[[ TASK INPUTS, beginning ]]

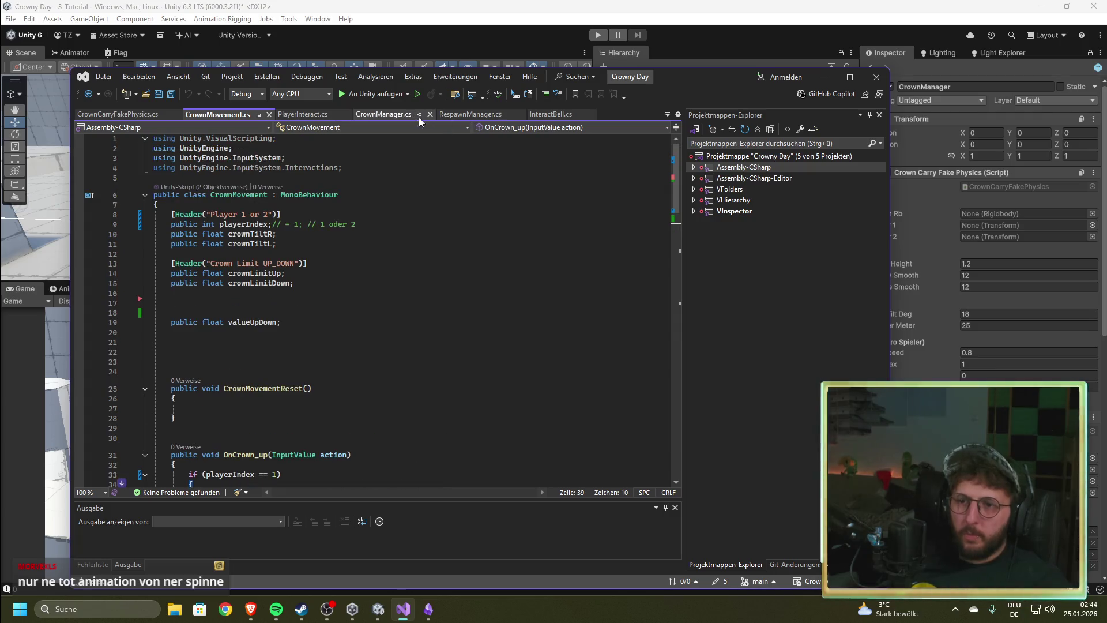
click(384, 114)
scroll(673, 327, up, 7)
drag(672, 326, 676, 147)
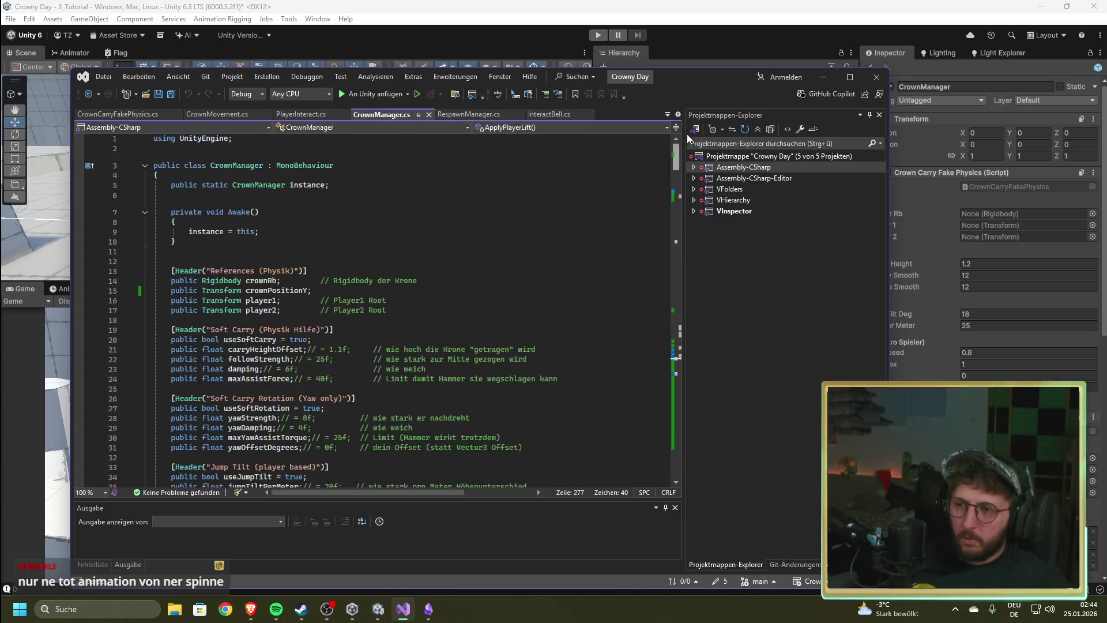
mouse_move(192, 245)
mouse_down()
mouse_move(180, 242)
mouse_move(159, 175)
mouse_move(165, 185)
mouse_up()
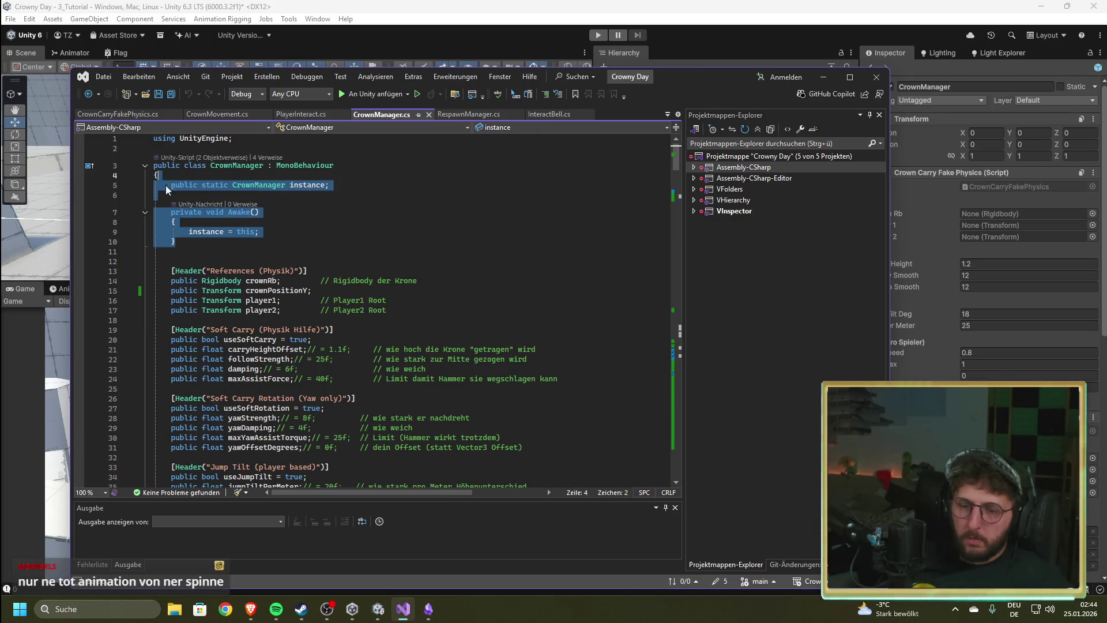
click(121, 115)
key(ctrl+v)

[[ TASK INPUTS, end ]]

INSTRUCTIONS TO FOLLOW. Print all entries exactly; skip the pictures.

ANSWER FOR THIS EXERCISE.
click(384, 114)
scroll(673, 327, up, 7)
drag(672, 326, 676, 147)
mouse_move(192, 245)
mouse_down()
mouse_move(180, 242)
mouse_move(159, 175)
mouse_move(165, 185)
mouse_up()
click(121, 115)
key(ctrl+v)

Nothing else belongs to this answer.